Web document revisions
↓↓↓

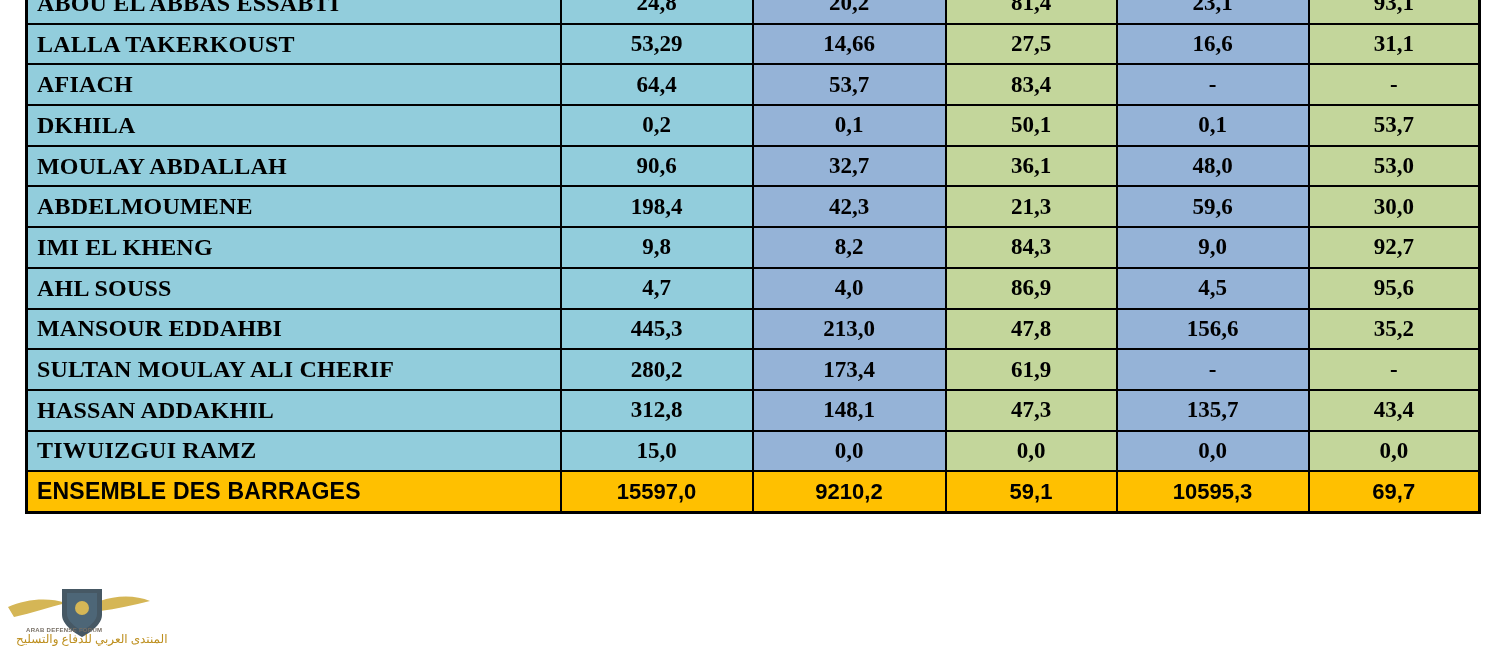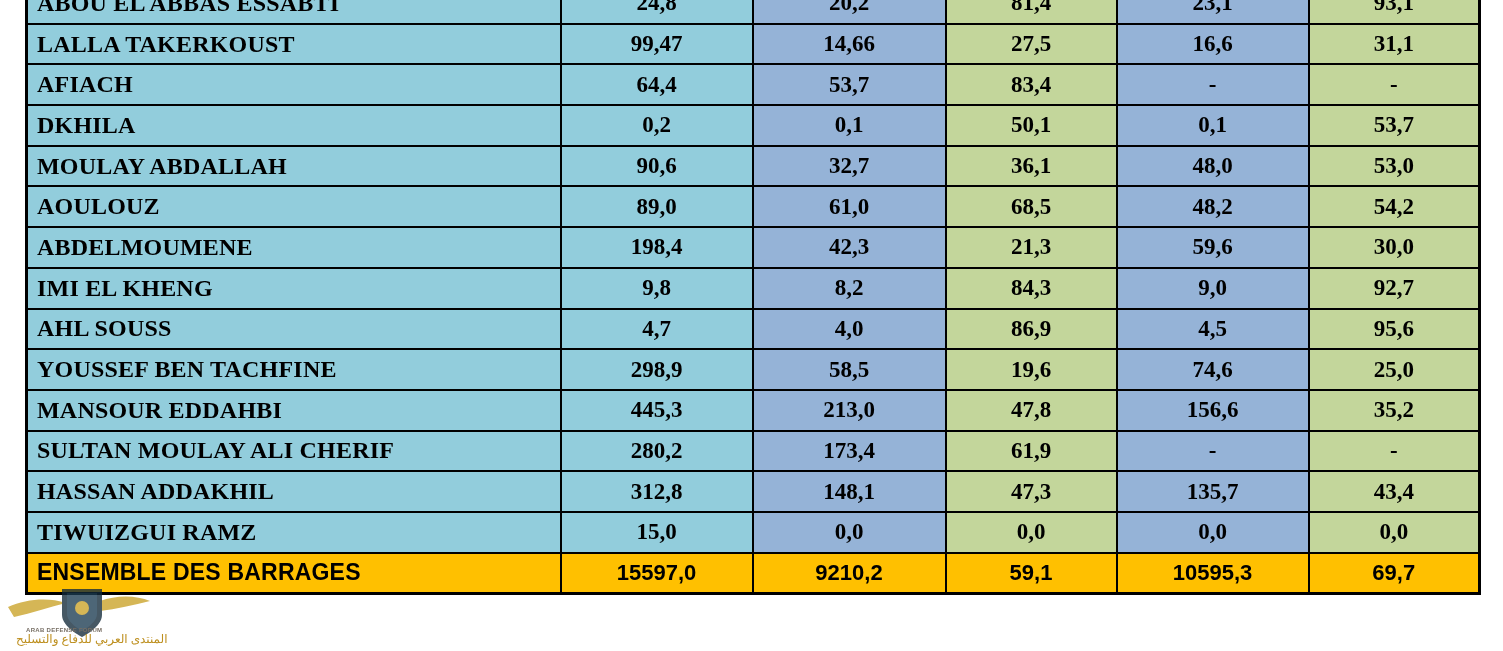"99,47" td.val { text: 99,47 -> 53,29 }
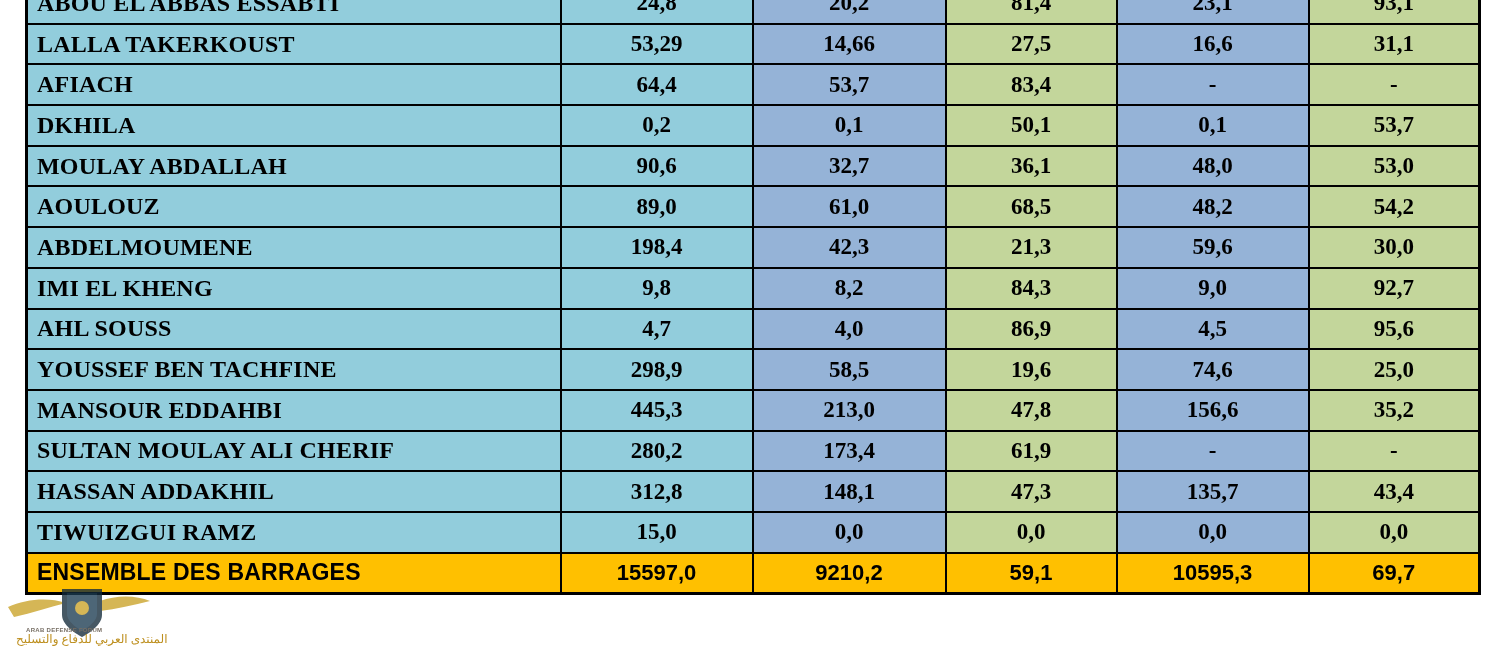"AOULOUZ" tr { html: <tr> <td>AOULOUZ</td> <td>89,0</td> <td>61,0</td> <td>68,5</td> <td>48,2</td> <td>54,2</td> </tr> -> none }
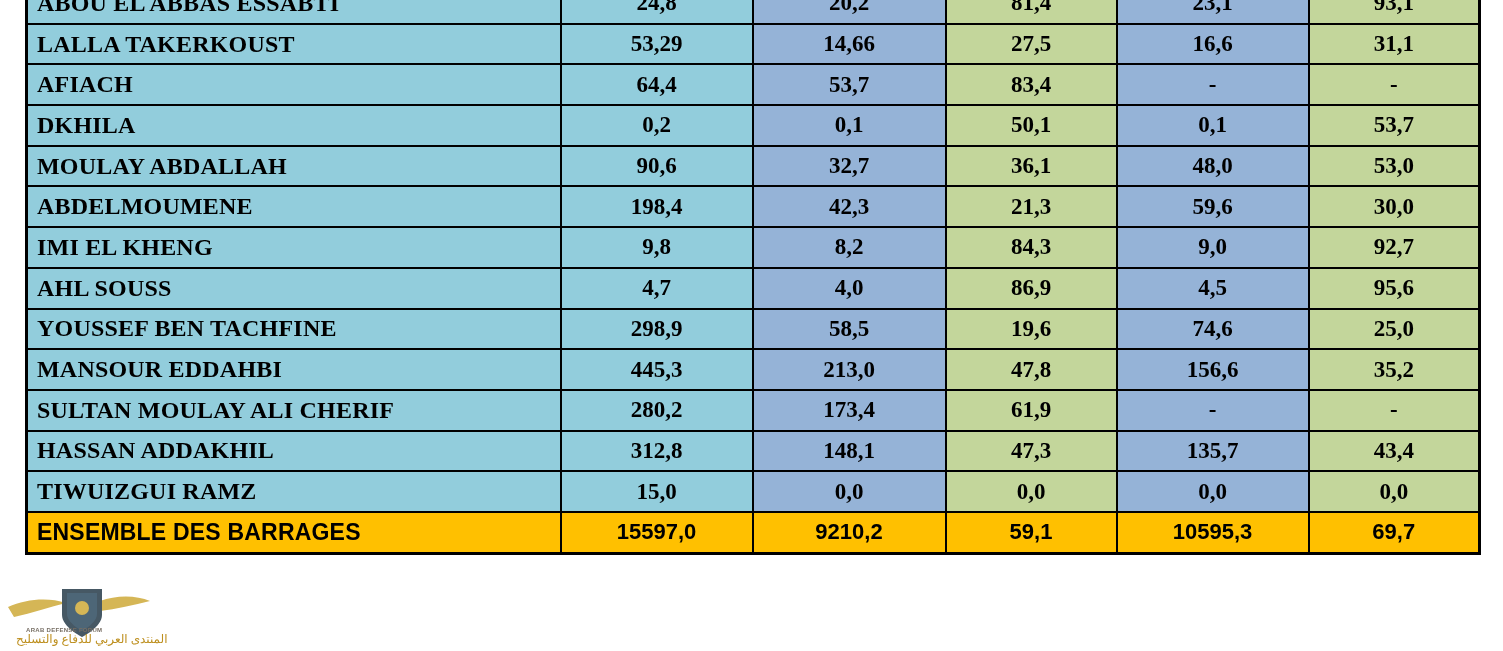"YOUSSEF BEN TACHFINE" tr { html: <tr> <td>YOUSSEF BEN TACHFINE</td> <td>298,9</td> <td>58,5</td> <td>19,6</td> <td>74,6</td> <td>25,0</td> </tr> -> none }
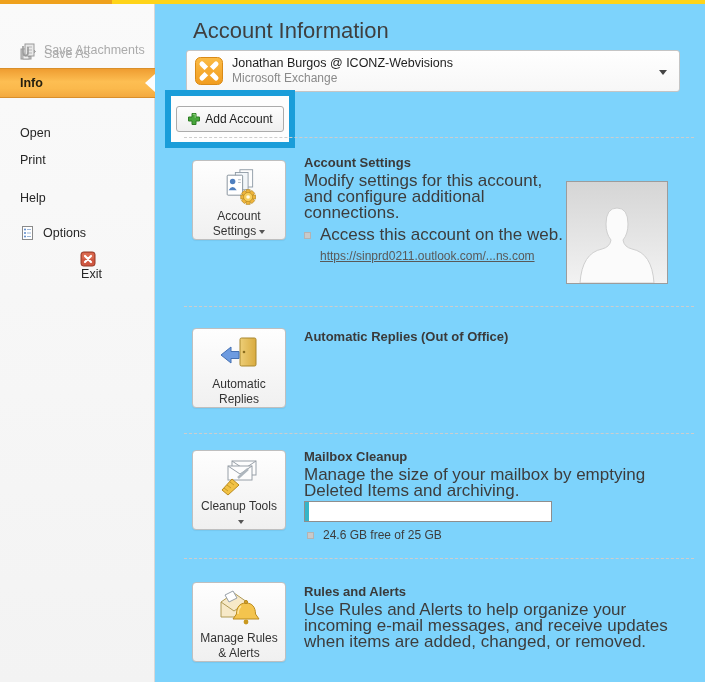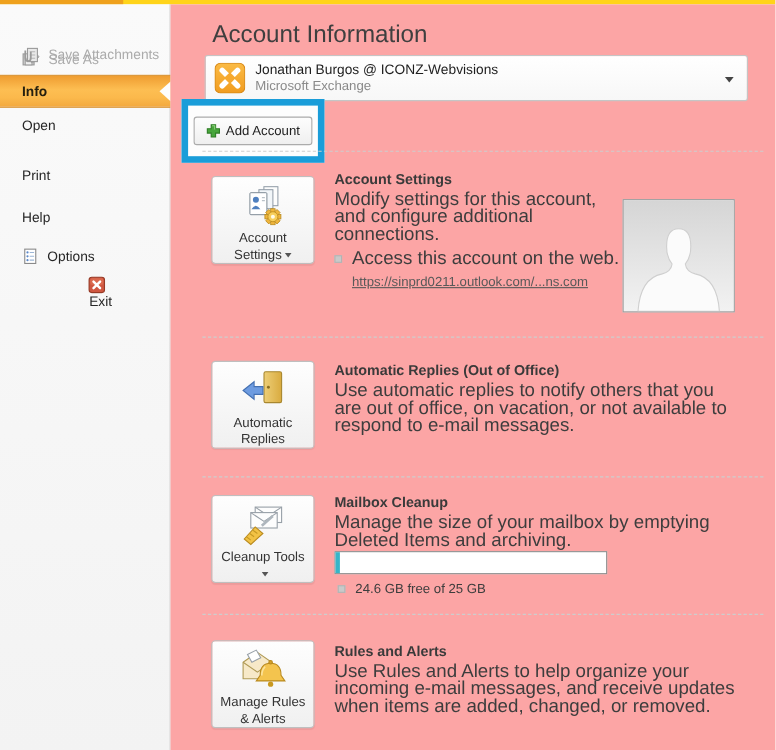"Account Information" #content { background: #fca5a5 -> #7dd3fc }
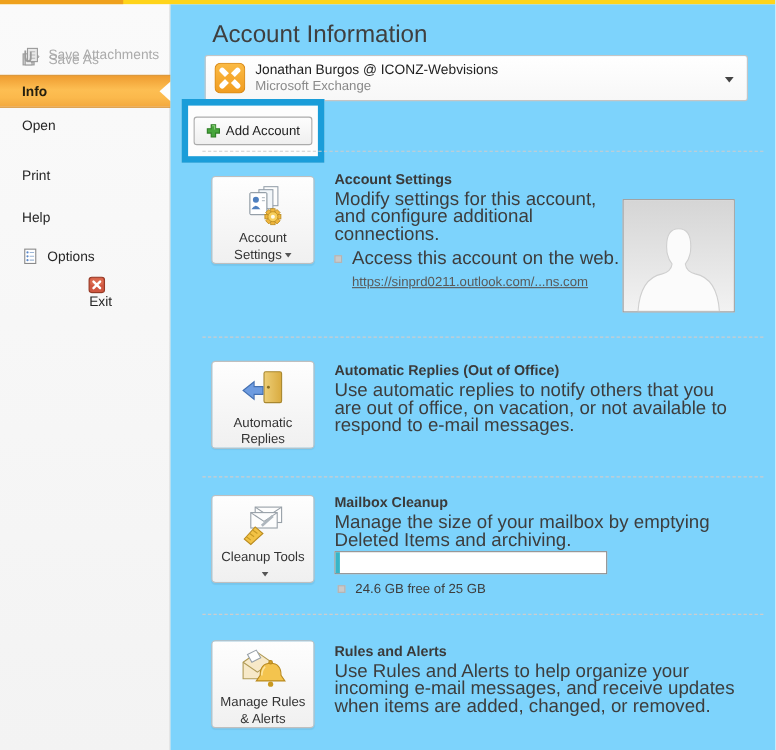"Open" div.side-item { top: 100px -> 119px }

↑↑↑

*Task details*. Leave the images aside and return the records above exactly as written.

*Answer section*.
"99,47" td.val { text: 99,47 -> 53,29 }
"AOULOUZ" tr { html: <tr> <td>AOULOUZ</td> <td>89,0</td> <td>61,0</td> <td>68,5</td> <td>48,2</td> <td>54,2</td> </tr> -> none }
"YOUSSEF BEN TACHFINE" tr { html: <tr> <td>YOUSSEF BEN TACHFINE</td> <td>298,9</td> <td>58,5</td> <td>19,6</td> <td>74,6</td> <td>25,0</td> </tr> -> none }
"Account Information" #content { background: #fca5a5 -> #7dd3fc }
"Open" div.side-item { top: 100px -> 119px }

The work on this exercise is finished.